INSTRUCTION A – Do these statements agree with the crossbow thread? Answer yes or no for each, quoting the words of the thread that decide it. (i) The Titan cost $799. (ii) The Barnett Predator owner has often relied on customer service. (iii) CamX crossbows are made in Ohio.

EXCERPT –

# # # #

I bought a Ten Point Titan a two weeks ago. My 20 year old Bear crossbow was damaged beyond repair. The Titan shoots the Ten Point carbon fiber arrows with phenomenal accuracy. The cranking mechanism works well but is a lot slower than just yanking the string back (but easier on my middle aged back). I like the red/green dot illuminated scope. I'm not a huge fan of the anti-dry fire feature. I paid $799 which I thought was kind of pricey but hopefully, this will be the last crossbow I ever buy. All in all, I give the Titan a thumbs up.


----------



## Slyfly76 (Mar 9, 2013)

LUNKER21 said:


> Barnett predator, love mine!!! Red dot redial scope, first dot goes up to 40 yards second is 50 and who cares about 3rd lol


X2 at 375 fps and very reasonably priced you owe to yourself check these bows out. I bought mine two years ago and have put over 300 bolts through it and two doe later (one at 51 yards) this shoots like the day I bought it and for what you get they're a bargain. Never had to use customer service but have heard nothing but good things, I'm not saying to buy one I'm just saying I love mine and don't dismiss them until you do a true side by side comparison my friends dad has a tenpoint and its also a very nice Xbow but mines faster a third of the price and every bit as accurate if not more.


----------



## ohiogary (Dec 14, 2006)

Own a horton legend, been a nice bow, next will be a excaliber


----------



## buckeyebowman (Feb 24, 2012)

ML1187 said:


> Would HIGHLY recommend the Parker Thunderhawk. Bought online at The Digital Oasis. No tax no shipping. Also comes with Red Hots best illuminated scope for 489 to your door. Add the red hot kit with rope cocker, red hot bolts, 3 broad heads and rail lube for like another 120. So right at 600 and you have a hunting machine!
> 
> I would challenge anyone to find a better overall package with quality optics for that 600 price!
> 
> ...


There are some really good X-bows out there, but you might do yourself a real favor by looking at some Parkers. A friend bought one 2 years ago on my recommendation. I recommended it because my BIL has one and it is just an awesome bow. So, my friend buys this bow and asks me to sight it in for him. It's a thing I have, I'm just really good at sighting in guns, bows, whatever. I'm down to where it's like, one click up, one click left, getting really close to zero, when I ask my friend to bring out the Caldwell shooting bags, like you would use for a firearm. He says, "Wow! You're going for the precision medal aren't you?" I told him I wanted to see just how accurate this X-bow was. Once I got it perfectly zeroed, I put an arrow dead center in the bullseye which is about the size of a nickel. This was at 20 yards. I pulled the arrow and shot it again. It was in the same hole! Pulled and shot it again, same result! Three shots in the same hole! An awesomely accurate bow.

Edit: Just thought I'd add this. It works just as well with fixed blade broadheads.


----------



## WeekendWarrior (Jan 20, 2008)

CamX

http://www.camxcrossbows.com/

Call and ask for Dave. Locally made in Ohio, 100% American and Customer Service is far superior then any other maker.

# # # #

EXTRACTED INFORMATION –
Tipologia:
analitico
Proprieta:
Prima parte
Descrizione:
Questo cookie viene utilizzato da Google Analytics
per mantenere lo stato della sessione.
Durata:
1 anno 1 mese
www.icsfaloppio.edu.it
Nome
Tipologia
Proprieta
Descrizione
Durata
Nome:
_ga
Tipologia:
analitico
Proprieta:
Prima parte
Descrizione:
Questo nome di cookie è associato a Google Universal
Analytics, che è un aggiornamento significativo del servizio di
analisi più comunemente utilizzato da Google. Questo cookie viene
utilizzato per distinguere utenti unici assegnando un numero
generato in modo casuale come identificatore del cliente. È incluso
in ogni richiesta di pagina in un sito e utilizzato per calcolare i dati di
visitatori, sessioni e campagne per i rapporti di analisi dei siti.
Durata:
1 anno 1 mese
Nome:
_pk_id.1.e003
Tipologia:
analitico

# # # #

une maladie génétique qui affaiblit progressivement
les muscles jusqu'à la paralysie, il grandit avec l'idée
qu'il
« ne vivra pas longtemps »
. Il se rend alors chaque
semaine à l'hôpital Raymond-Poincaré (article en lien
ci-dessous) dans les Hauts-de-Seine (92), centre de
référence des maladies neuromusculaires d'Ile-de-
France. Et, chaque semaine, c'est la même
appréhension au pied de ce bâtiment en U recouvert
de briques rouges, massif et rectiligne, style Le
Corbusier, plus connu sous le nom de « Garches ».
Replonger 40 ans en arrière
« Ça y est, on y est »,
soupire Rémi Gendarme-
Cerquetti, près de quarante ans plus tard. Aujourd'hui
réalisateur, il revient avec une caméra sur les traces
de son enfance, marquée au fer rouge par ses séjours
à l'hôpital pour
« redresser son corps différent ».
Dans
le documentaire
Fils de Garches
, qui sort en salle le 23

# # # #

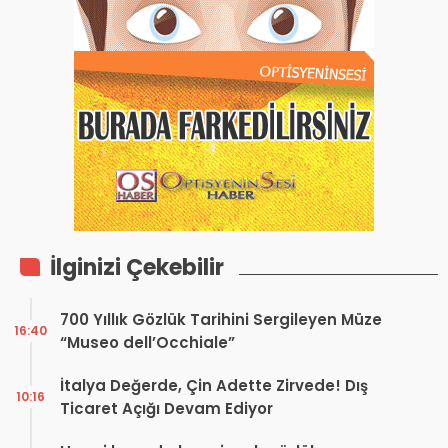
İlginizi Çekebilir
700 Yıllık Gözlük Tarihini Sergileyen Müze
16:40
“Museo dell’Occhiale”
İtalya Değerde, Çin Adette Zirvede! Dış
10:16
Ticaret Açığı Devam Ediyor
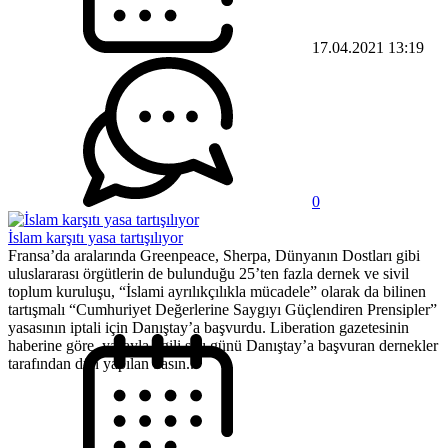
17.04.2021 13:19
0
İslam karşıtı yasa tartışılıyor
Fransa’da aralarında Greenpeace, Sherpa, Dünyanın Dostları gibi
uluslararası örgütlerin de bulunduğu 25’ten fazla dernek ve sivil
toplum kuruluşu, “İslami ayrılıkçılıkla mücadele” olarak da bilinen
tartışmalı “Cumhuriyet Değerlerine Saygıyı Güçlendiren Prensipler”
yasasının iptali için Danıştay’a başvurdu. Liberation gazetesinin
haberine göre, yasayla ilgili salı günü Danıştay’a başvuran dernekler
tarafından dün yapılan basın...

# # # #

INSTRUCTION B – Could you copy word for word the part of the records that opens with the line containing "17.04.2021 13:19" and closes with the line containing "tarafından dün yapılan basın...", including both of those lines?

ANSWER SECTION A –
(i) Yes: "I paid $799 which I thought was kind of pricey"
(ii) No: "Never had to use customer service but have heard nothing but good things"
(iii) Yes: "Locally made in Ohio, 100% American"

ANSWER SECTION B –
17.04.2021 13:19
0
İslam karşıtı yasa tartışılıyor
Fransa’da aralarında Greenpeace, Sherpa, Dünyanın Dostları gibi
uluslararası örgütlerin de bulunduğu 25’ten fazla dernek ve sivil
toplum kuruluşu, “İslami ayrılıkçılıkla mücadele” olarak da bilinen
tartışmalı “Cumhuriyet Değerlerine Saygıyı Güçlendiren Prensipler”
yasasının iptali için Danıştay’a başvurdu. Liberation gazetesinin
haberine göre, yasayla ilgili salı günü Danıştay’a başvuran dernekler
tarafından dün yapılan basın...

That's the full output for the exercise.